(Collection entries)
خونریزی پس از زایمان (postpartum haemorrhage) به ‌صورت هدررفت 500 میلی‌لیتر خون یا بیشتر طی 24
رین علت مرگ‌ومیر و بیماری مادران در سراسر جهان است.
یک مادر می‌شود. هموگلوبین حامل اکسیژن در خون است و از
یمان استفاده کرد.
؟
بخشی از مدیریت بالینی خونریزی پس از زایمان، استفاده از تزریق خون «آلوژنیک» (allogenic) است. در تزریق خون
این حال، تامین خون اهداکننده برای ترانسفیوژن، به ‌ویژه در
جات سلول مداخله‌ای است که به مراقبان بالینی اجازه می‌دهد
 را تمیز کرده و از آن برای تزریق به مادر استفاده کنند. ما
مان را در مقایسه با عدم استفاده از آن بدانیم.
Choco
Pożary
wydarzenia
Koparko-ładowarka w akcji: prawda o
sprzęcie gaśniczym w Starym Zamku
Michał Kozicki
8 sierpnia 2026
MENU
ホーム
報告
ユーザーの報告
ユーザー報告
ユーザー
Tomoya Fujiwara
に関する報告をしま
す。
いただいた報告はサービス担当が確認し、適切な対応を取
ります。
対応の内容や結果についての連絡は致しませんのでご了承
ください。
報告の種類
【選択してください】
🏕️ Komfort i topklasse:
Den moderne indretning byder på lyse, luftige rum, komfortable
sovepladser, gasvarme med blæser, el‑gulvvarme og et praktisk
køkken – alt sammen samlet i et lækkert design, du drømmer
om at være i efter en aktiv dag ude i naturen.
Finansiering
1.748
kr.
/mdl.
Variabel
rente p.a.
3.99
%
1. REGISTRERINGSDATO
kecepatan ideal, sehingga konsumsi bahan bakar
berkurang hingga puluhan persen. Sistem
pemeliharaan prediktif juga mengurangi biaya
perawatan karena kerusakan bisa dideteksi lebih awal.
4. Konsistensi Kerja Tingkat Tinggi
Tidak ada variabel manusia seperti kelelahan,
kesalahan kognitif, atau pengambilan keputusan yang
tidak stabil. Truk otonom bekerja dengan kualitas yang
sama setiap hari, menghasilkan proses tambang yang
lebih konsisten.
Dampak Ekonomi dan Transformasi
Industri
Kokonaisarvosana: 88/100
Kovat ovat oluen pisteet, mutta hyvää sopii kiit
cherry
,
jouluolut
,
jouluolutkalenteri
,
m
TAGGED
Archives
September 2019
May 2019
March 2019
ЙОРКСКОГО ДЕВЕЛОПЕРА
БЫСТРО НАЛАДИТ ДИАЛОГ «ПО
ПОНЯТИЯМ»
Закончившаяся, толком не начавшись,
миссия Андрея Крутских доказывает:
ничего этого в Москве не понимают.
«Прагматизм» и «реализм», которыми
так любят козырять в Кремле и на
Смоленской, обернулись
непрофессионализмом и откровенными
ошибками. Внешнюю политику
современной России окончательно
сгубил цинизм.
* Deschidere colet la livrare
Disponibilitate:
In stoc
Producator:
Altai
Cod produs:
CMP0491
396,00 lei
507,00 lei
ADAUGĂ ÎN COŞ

#### PROBLEM TO SOLVE
When you reach the end of the data, retype all of it exactly.

#### EXERCISE SOLUTION
خونریزی پس از زایمان (postpartum haemorrhage) به ‌صورت هدررفت 500 میلی‌لیتر خون یا بیشتر طی 24
رین علت مرگ‌ومیر و بیماری مادران در سراسر جهان است.
یک مادر می‌شود. هموگلوبین حامل اکسیژن در خون است و از
یمان استفاده کرد.
؟
بخشی از مدیریت بالینی خونریزی پس از زایمان، استفاده از تزریق خون «آلوژنیک» (allogenic) است. در تزریق خون
این حال، تامین خون اهداکننده برای ترانسفیوژن، به ‌ویژه در
جات سلول مداخله‌ای است که به مراقبان بالینی اجازه می‌دهد
 را تمیز کرده و از آن برای تزریق به مادر استفاده کنند. ما
مان را در مقایسه با عدم استفاده از آن بدانیم.
Choco
Pożary
wydarzenia
Koparko-ładowarka w akcji: prawda o
sprzęcie gaśniczym w Starym Zamku
Michał Kozicki
8 sierpnia 2026
MENU
ホーム
報告
ユーザーの報告
ユーザー報告
ユーザー
Tomoya Fujiwara
に関する報告をしま
す。
いただいた報告はサービス担当が確認し、適切な対応を取
ります。
対応の内容や結果についての連絡は致しませんのでご了承
ください。
報告の種類
【選択してください】
🏕️ Komfort i topklasse:
Den moderne indretning byder på lyse, luftige rum, komfortable
sovepladser, gasvarme med blæser, el‑gulvvarme og et praktisk
køkken – alt sammen samlet i et lækkert design, du drømmer
om at være i efter en aktiv dag ude i naturen.
Finansiering
1.748
kr.
/mdl.
Variabel
rente p.a.
3.99
%
1. REGISTRERINGSDATO
kecepatan ideal, sehingga konsumsi bahan bakar
berkurang hingga puluhan persen. Sistem
pemeliharaan prediktif juga mengurangi biaya
perawatan karena kerusakan bisa dideteksi lebih awal.
4. Konsistensi Kerja Tingkat Tinggi
Tidak ada variabel manusia seperti kelelahan,
kesalahan kognitif, atau pengambilan keputusan yang
tidak stabil. Truk otonom bekerja dengan kualitas yang
sama setiap hari, menghasilkan proses tambang yang
lebih konsisten.
Dampak Ekonomi dan Transformasi
Industri
Kokonaisarvosana: 88/100
Kovat ovat oluen pisteet, mutta hyvää sopii kiit
cherry
,
jouluolut
,
jouluolutkalenteri
,
m
TAGGED
Archives
September 2019
May 2019
March 2019
ЙОРКСКОГО ДЕВЕЛОПЕРА
БЫСТРО НАЛАДИТ ДИАЛОГ «ПО
ПОНЯТИЯМ»
Закончившаяся, толком не начавшись,
миссия Андрея Крутских доказывает:
ничего этого в Москве не понимают.
«Прагматизм» и «реализм», которыми
так любят козырять в Кремле и на
Смоленской, обернулись
непрофессионализмом и откровенными
ошибками. Внешнюю политику
современной России окончательно
сгубил цинизм.
* Deschidere colet la livrare
Disponibilitate:
In stoc
Producator:
Altai
Cod produs:
CMP0491
396,00 lei
507,00 lei
ADAUGĂ ÎN COŞ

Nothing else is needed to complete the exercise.